И снова к концу одни многоточия. И боль, досада, буднично-сдержанные, привычные. Плюнь. Душа ни к чему, брось ее в огонь, будет легче. Не время ей цвести. Наверное… И еще эти “вероятно”, “наверное”…
К чему это все? Для тебя ли эти стихи? Ну пусть в стихах о песне, где-то там, вдали мерещится “Туда, туда, смиренней, ниже…” Но действительно далековато. Тут все слишком кратко и просто. Так же кратко и просто, как в “Смоковнице”. Никто не скажет, что он тут ничего не понял. Но и будет недоумевать: зачем? Никакого художественного наслаждения. Обманули. Какой-то фокус. Какая-то дверь к этим стихам закрыта.
И многоточия здесь — не художественный прием, они не от полноты чувств, не от невыразимости, не для пафоса и не вместо него. Они останавливают, отрезают строку: “Хватит. Остановись. Ни слова больше”. И оставляют читателя на обрыве.
Ну, а там в тьме подземной,
в огнемутной воде, как и прежде,
Зарождаются чудища…
В книге Сергея Стратановского “Оживление бубна” и в стихах 2004—2007 годов 72 многоточия на 44 маленьких стихотворения и два коротких рассказа. Эти многоточия не такие, как были раньше. Они не заполняют строку, а опустошают ее, превращают слова и буквы в ряды нерасшифрованных тревожных иероглифов. А может быть, еще дальше — к наскальным рисункам и знакам. Дело, конечно, не только в многоточиях. О чем бы ни были стихи — о якутских богах или о рекламе в метро, — все будто бы выбито на камне или выцарапано на дереве. К архаике поэт шел всю жизнь, начиная с “тебя, о тыква, я пою, / но съешь ты голову мою” и “овощебабы во хмелю”, через “Библейские заметки”, через драму о каналоармейцах, через стихи о Чечне.

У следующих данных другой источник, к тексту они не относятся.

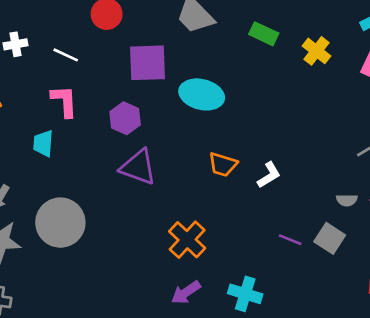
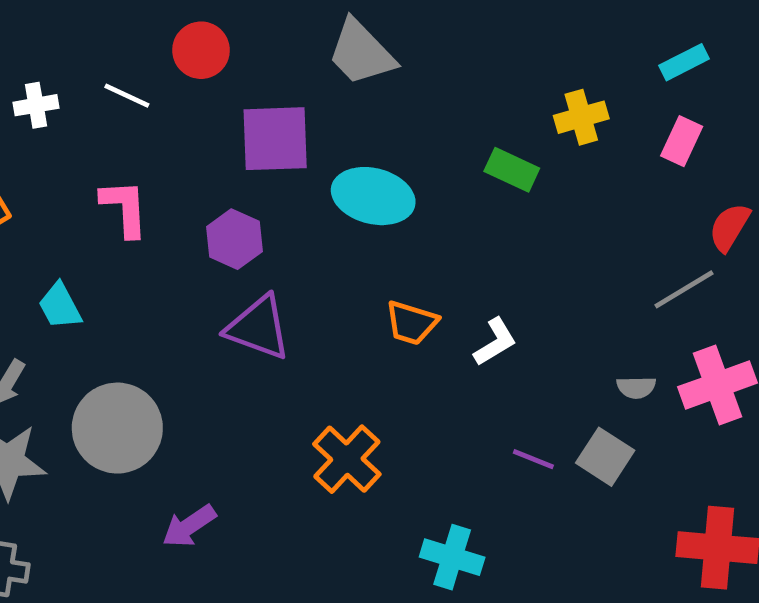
green rectangle: (264, 34) -> (512, 170), moved
yellow cross: (316, 51) -> (581, 117), turned 36
white line: (66, 55) -> (127, 96), moved
cyan trapezoid: (43, 143) -> (60, 306), moved, turned -32
purple arrow: (186, 293) -> (189, 526), moved

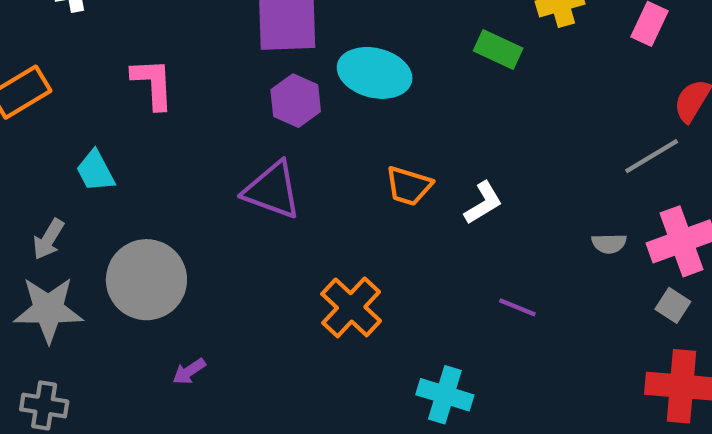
purple hexagon: (234, 239) -> (296, 101), moved
gray square: (605, 457) -> (673, 305), moved, size x0.7
purple arrow: (189, 526) -> (189, 371), moved, size x0.7

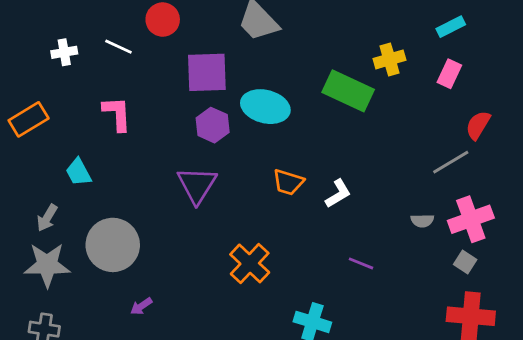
green rectangle: (498, 49) -> (348, 91), size x1.6
purple triangle: (272, 190) -> (197, 185), turned 42

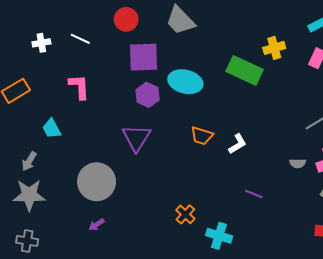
red circle: (163, 20) -> (126, 19), moved
gray circle: (113, 245) -> (97, 182), moved
orange cross: (250, 263) -> (185, 214), moved, size x0.7

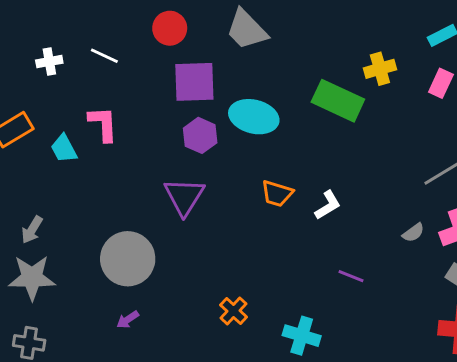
cyan trapezoid: (52, 129) -> (64, 149), moved
gray semicircle: (298, 163) -> (413, 233), turned -35
orange cross: (185, 214) -> (234, 311), moved

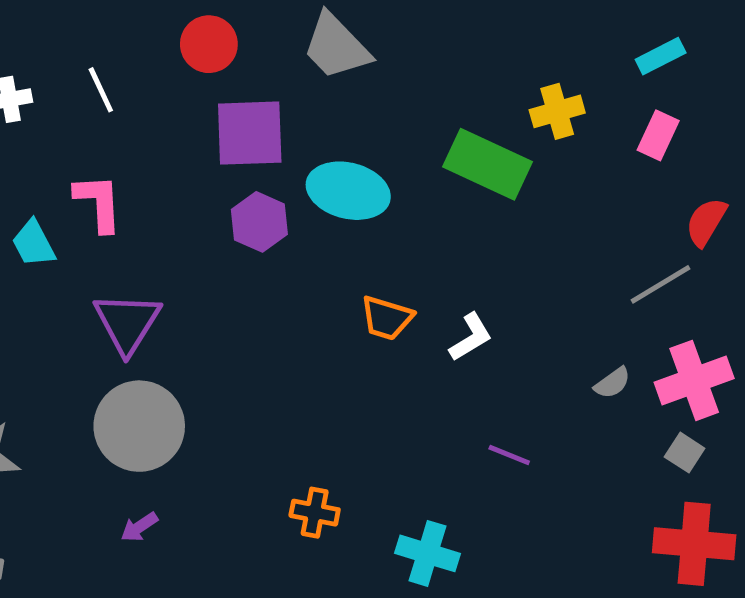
white line: (104, 56) -> (101, 90), turned 40
purple triangle: (184, 196) -> (127, 323), moved
orange cross: (234, 311) -> (315, 513), turned -32

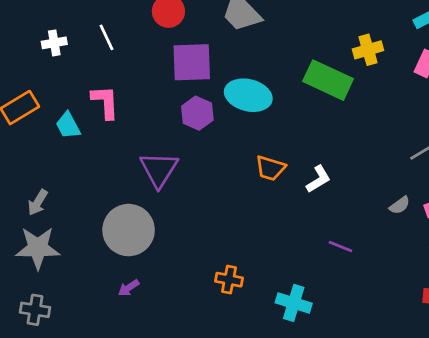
purple triangle: (127, 323) -> (159, 169), moved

К архаике первобытного одиночества и простоты, не к экзотике, не к музейности. Да какая там к черту музейность, если даже перевалочная станция, через которую студенты Ленинградского университета ездили на конференции в Тарту, называется Тапа. По-эстонски — “Убей”.
“Я счастлива” — сказала ты тогда
В лесу февральском,
на прогулке лыжной.
Прошли года — потом пришла беда,
И черной стала жизнь,
но и в тоске недужной
Я помнил те слова,
что ты сказала мне
У сосен солнечных
на той прогулке лыжной.
Не знаю у Стратановского стихов простодушнее и непонятнее. Или, наоборот, понятнее? Их можно пересказать прозой, поменяв местами некоторые слова. Просто фотокарточка на память. Но какая фотокарточка: “Я счастлива”! Для полного “страха и трепета” мира Стратановского это немыслимо: “В ткань всей жизни — страданье / вплетено незаметными нитями. / Все страдают… Боги — и те страдают…” Где в этом древнем змеином узоре место такой светлой нити? А она — глядишь ты — счастлива, как Сольвейг, прибежавшая на лыжах. Но все равно это все не из литературы. Нет у этих стихов никакого контекста. И какой контекст можно представить для слов “Прошли года — потом пришла беда”? Кто вообще может сейчас так сказать? С такой простотой и строгостью каждого слова. Стратановский пишет: “К сожалению, я не унаследовал многих качеств, которые были у моих родителей: <…> главное, трудолюбия, особенно характерного для отца (филолога-классика. — Б. Р.)”. Поэт лукавит, долго-долго учился он аскезе слова у Библии и архаических эпосов.
То есть как, поэт просто научился писать аскетично? Или за этим скрывается какой-то важный опыт и жизненное решение? Кажется, настал такой момент, когда поэт понял: нужно уйти. Уйти от всего, что так любят многие его читатели: от словотворчества, от барокко, от риторики, почти что — один шаг, и все, — от лирики. Ради какого-то искупления. Потому что “пришла беда”. Раньше он избывал эту беду словом. Теперь понял, что красота слова уже никого не спасет. От слов, от того, что между ними, требуется иное — скупость и непременность. От поэта требуется поступок. Поступок становится поэтикой. Только никакого богоискательства и богостроительства. Все это игрушки. А тут — как переход от “Болотных чертенят” к “Ты твердишь, что я холоден, замкнут и сух…”. Да, замкнутые, сухие стихи, не услаждающие, а поражающие. Для этого нужно быть бесстрашным, не бояться, что кто-то похоронит тебя заживо. “—Эх, была бы у меня шапка-невидимка, — пожалел он. — А так русские могут заметить меня и убить. — Может быть, и убьют, — сказала тетка” (финал рассказа “Эква-Пырищ и русский богатырь” из сборника “Оживление бубна”).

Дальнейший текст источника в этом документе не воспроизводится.